#### [EXERCISE]
Reproduce all of the records below verbatim, line for line.

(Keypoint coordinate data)
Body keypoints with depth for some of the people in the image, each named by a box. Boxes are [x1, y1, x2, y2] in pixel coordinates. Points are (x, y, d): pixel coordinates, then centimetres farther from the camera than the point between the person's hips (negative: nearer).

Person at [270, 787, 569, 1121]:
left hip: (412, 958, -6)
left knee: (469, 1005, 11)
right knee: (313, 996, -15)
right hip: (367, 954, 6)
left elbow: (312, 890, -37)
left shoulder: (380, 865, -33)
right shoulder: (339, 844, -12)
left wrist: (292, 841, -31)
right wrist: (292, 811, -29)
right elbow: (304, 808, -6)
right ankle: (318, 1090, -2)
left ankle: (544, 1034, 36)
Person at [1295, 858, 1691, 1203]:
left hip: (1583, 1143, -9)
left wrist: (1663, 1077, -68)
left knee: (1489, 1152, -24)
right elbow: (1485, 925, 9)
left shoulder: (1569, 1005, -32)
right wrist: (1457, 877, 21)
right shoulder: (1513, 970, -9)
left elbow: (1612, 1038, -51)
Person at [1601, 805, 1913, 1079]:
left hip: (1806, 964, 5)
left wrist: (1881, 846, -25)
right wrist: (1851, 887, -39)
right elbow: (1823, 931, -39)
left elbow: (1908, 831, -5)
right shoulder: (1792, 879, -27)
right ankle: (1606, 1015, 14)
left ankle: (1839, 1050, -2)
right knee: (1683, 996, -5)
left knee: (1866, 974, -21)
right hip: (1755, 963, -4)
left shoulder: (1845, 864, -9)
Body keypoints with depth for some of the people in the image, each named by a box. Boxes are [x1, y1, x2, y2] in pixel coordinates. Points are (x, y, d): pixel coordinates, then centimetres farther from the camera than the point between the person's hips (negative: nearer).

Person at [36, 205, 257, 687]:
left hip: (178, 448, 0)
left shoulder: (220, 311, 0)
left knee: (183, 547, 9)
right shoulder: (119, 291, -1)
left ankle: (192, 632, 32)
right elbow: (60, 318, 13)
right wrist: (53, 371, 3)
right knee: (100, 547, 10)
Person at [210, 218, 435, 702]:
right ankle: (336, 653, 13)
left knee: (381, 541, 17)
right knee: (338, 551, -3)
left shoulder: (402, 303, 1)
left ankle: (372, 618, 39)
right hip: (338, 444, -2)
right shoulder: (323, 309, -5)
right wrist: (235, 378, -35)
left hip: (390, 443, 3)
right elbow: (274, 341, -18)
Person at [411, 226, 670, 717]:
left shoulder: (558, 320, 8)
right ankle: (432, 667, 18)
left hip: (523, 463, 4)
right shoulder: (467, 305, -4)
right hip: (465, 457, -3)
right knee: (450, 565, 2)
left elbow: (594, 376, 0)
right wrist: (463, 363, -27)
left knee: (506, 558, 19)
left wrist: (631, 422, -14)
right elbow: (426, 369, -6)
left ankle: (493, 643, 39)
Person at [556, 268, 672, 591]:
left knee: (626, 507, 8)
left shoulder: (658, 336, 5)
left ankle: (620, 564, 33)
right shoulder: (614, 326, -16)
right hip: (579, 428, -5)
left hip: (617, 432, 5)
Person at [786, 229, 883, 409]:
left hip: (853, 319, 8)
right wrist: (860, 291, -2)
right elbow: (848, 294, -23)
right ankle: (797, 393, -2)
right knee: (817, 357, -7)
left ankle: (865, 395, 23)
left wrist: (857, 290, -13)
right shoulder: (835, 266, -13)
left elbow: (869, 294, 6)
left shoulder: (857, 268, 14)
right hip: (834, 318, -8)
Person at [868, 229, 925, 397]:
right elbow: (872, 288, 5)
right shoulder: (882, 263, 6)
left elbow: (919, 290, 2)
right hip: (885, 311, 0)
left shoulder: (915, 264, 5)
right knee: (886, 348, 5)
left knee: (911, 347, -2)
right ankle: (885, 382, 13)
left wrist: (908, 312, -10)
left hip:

#### [ANSWER TO THIS EXERCISE]
Body keypoints with depth for some of the people in the image, each named by a box. Boxes are [x1, y1, x2, y2] in pixel coordinates. Points are (x, y, d): pixel coordinates, then centimetres farther from the camera than the point between the person's hips (negative: nearer).

Person at [270, 787, 569, 1121]:
left hip: (412, 958, -6)
left knee: (469, 1005, 11)
right knee: (313, 996, -15)
right hip: (367, 954, 6)
left elbow: (312, 890, -37)
left shoulder: (380, 865, -33)
right shoulder: (339, 844, -12)
left wrist: (292, 841, -31)
right wrist: (292, 811, -29)
right elbow: (304, 808, -6)
right ankle: (318, 1090, -2)
left ankle: (544, 1034, 36)
Person at [1295, 858, 1691, 1203]:
left hip: (1583, 1143, -9)
left wrist: (1663, 1077, -68)
left knee: (1489, 1152, -24)
right elbow: (1485, 925, 9)
left shoulder: (1569, 1005, -32)
right wrist: (1457, 877, 21)
right shoulder: (1513, 970, -9)
left elbow: (1612, 1038, -51)
Person at [1601, 805, 1913, 1079]:
left hip: (1806, 964, 5)
left wrist: (1881, 846, -25)
right wrist: (1851, 887, -39)
right elbow: (1823, 931, -39)
left elbow: (1908, 831, -5)
right shoulder: (1792, 879, -27)
right ankle: (1606, 1015, 14)
left ankle: (1839, 1050, -2)
right knee: (1683, 996, -5)
left knee: (1866, 974, -21)
right hip: (1755, 963, -4)
left shoulder: (1845, 864, -9)
Body keypoints with depth for some of the people in the image, each named by a box. Boxes are [x1, y1, x2, y2] in pixel coordinates. Points are (x, y, d): pixel coordinates, then centimetres farther from the camera than the point between the person's hips (negative: nearer).

Person at [36, 205, 257, 687]:
left hip: (178, 448, 0)
left shoulder: (220, 311, 0)
left knee: (183, 547, 9)
right shoulder: (119, 291, -1)
left ankle: (192, 632, 32)
right elbow: (60, 318, 13)
right wrist: (53, 371, 3)
right knee: (100, 547, 10)
Person at [210, 218, 435, 702]:
right ankle: (336, 653, 13)
left knee: (381, 541, 17)
right knee: (338, 551, -3)
left shoulder: (402, 303, 1)
left ankle: (372, 618, 39)
right hip: (338, 444, -2)
right shoulder: (323, 309, -5)
right wrist: (235, 378, -35)
left hip: (390, 443, 3)
right elbow: (274, 341, -18)
Person at [411, 226, 670, 717]:
left shoulder: (558, 320, 8)
right ankle: (432, 667, 18)
left hip: (523, 463, 4)
right shoulder: (467, 305, -4)
right hip: (465, 457, -3)
right knee: (450, 565, 2)
left elbow: (594, 376, 0)
right wrist: (463, 363, -27)
left knee: (506, 558, 19)
left wrist: (631, 422, -14)
right elbow: (426, 369, -6)
left ankle: (493, 643, 39)
Person at [556, 268, 672, 591]:
left knee: (626, 507, 8)
left shoulder: (658, 336, 5)
left ankle: (620, 564, 33)
right shoulder: (614, 326, -16)
right hip: (579, 428, -5)
left hip: (617, 432, 5)
Person at [786, 229, 883, 409]:
left hip: (853, 319, 8)
right wrist: (860, 291, -2)
right elbow: (848, 294, -23)
right ankle: (797, 393, -2)
right knee: (817, 357, -7)
left ankle: (865, 395, 23)
left wrist: (857, 290, -13)
right shoulder: (835, 266, -13)
left elbow: (869, 294, 6)
left shoulder: (857, 268, 14)
right hip: (834, 318, -8)
Person at [868, 229, 925, 397]:
right elbow: (872, 288, 5)
right shoulder: (882, 263, 6)
left elbow: (919, 290, 2)
right hip: (885, 311, 0)
left shoulder: (915, 264, 5)
right knee: (886, 348, 5)
left knee: (911, 347, -2)
right ankle: (885, 382, 13)
left wrist: (908, 312, -10)
left hip:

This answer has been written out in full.